Pädagogen
Unsere externen Pädagogen für Kinder und Jugendliche an der Wilhelm-Fredemann- Oberschule
Anne Ackermann
Ben Albrecht
Seit dem Schuljahr 2024/25 bin ich ich für den LSR in den Fächern Mathe und Deutsch tätig. Hier arbeite ich mit den Schüler: innen der WFO Melle-Neunkirchen daran ihre Schwächen in den einzelnen Fächern aufzuarbeiten und Lernrückstände aufzuholen.
Zum LSR bin ich im Zuge meines Freiwilligendienstes gekommen, den ich im Schuljahr 2023/24 an der WFO geleistet habe.

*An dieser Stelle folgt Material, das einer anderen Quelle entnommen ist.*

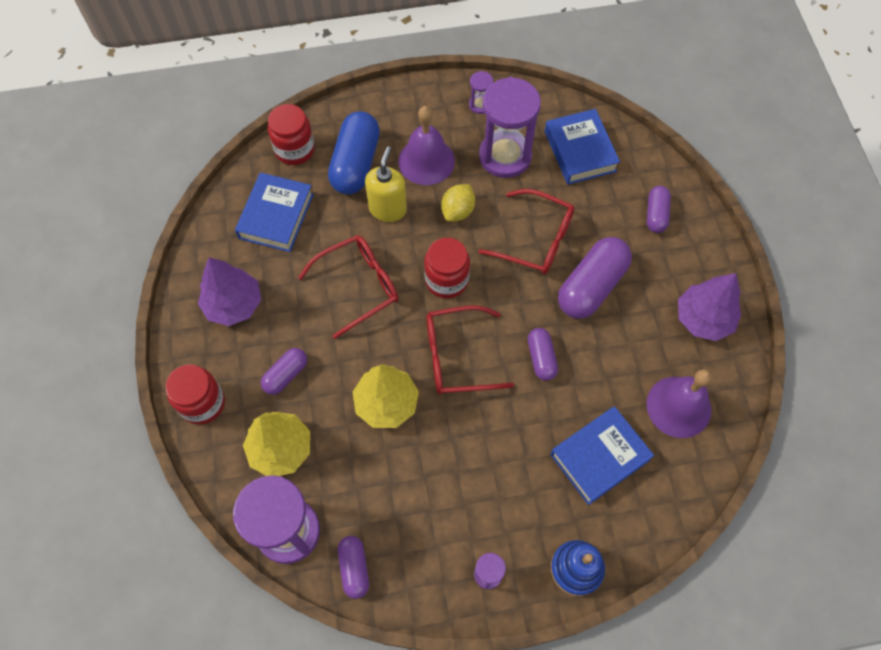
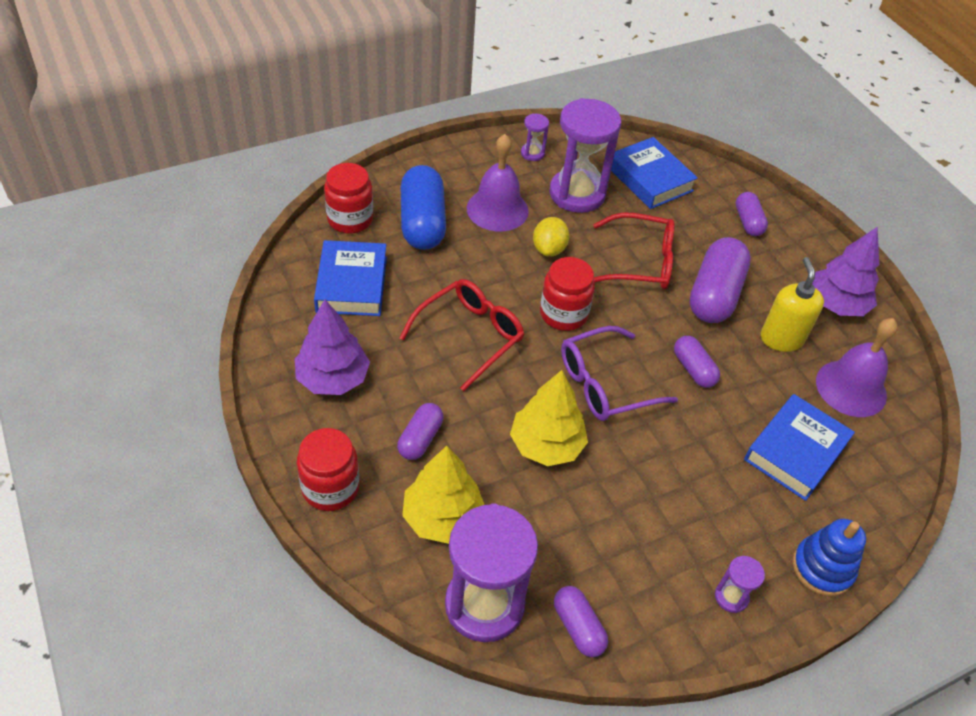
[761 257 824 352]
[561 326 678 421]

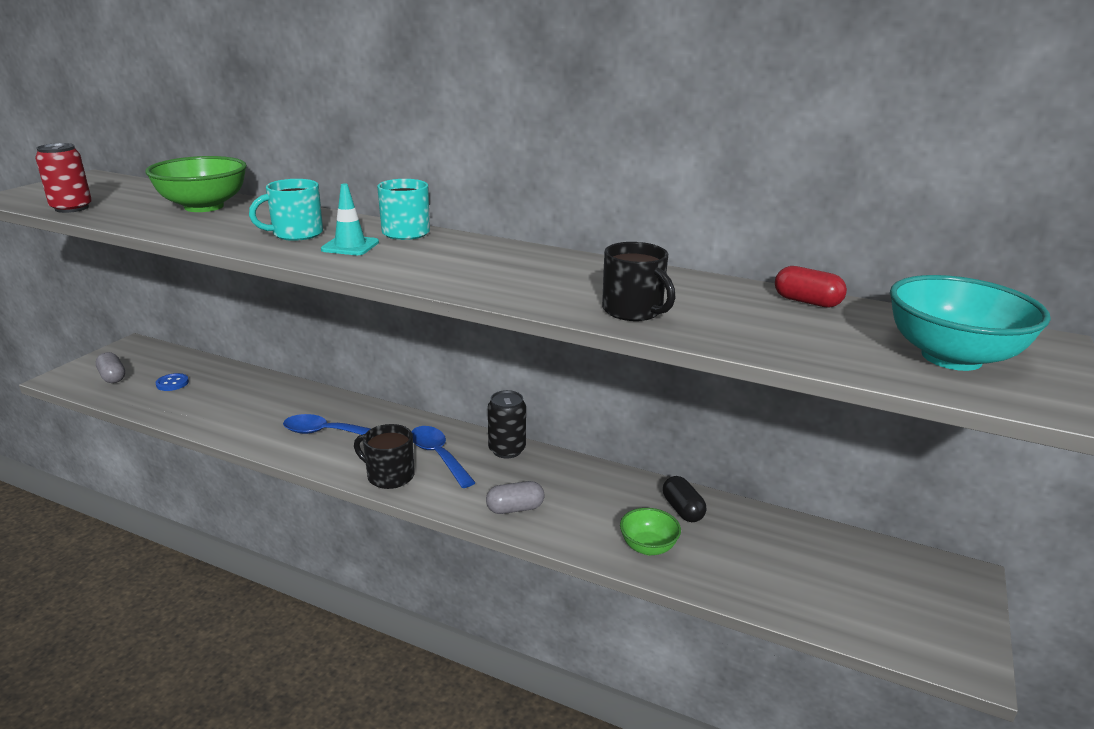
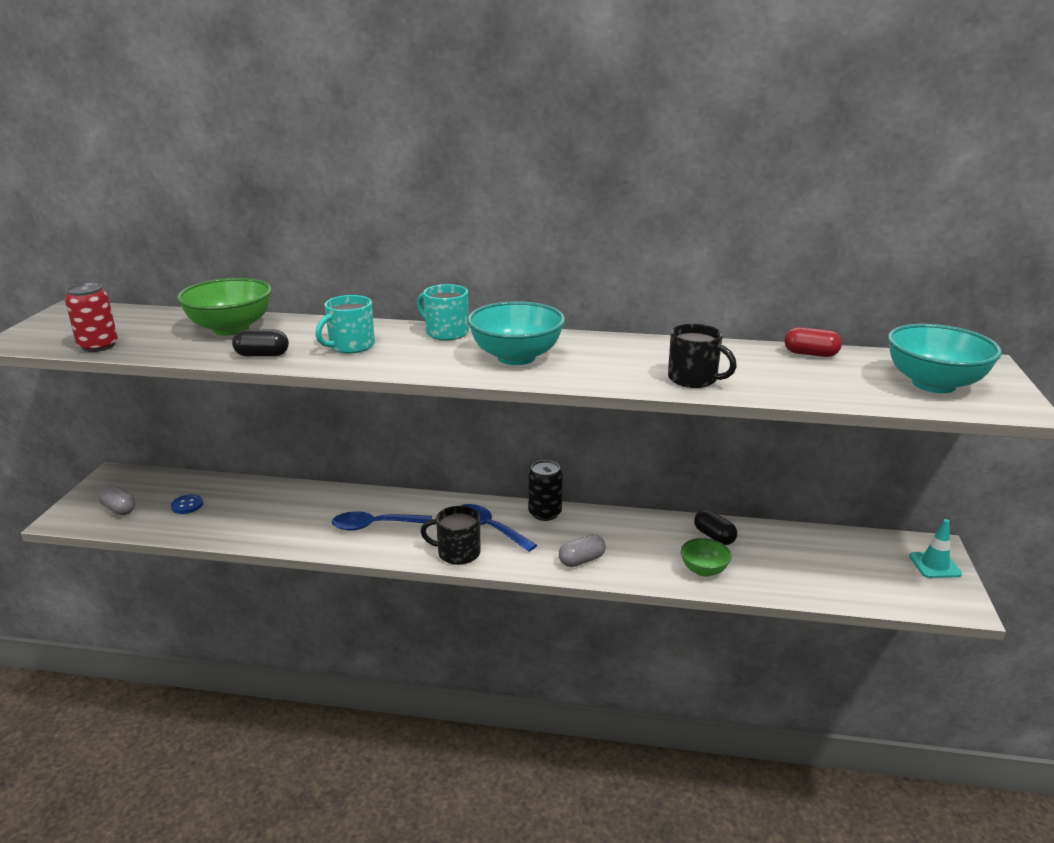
[909 519 962 578]
[467 301 565 365]
[232 330 289 356]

Mittlerweile studiere ich Germanistik und Geschichte auf Lehramt an der Universität Bielefeld. Durch den LSR bietet sich mir die Chance neben dem Studium noch praktische Erfahrungen zu sammeln und ich bekomme die Möglichkeit weiterhin Einblicke in mein späteres Berufsleben zu sammeln.
Am LSR überzeugt mich, dass die Schüler: innen die Möglichkeit haben parallel zum Unterricht noch weitere Hilfe in Anspruch zu nehmen und so, im besten Fall, nicht auch noch in ihrer Freizeit zu externen Hilfen zu müssen.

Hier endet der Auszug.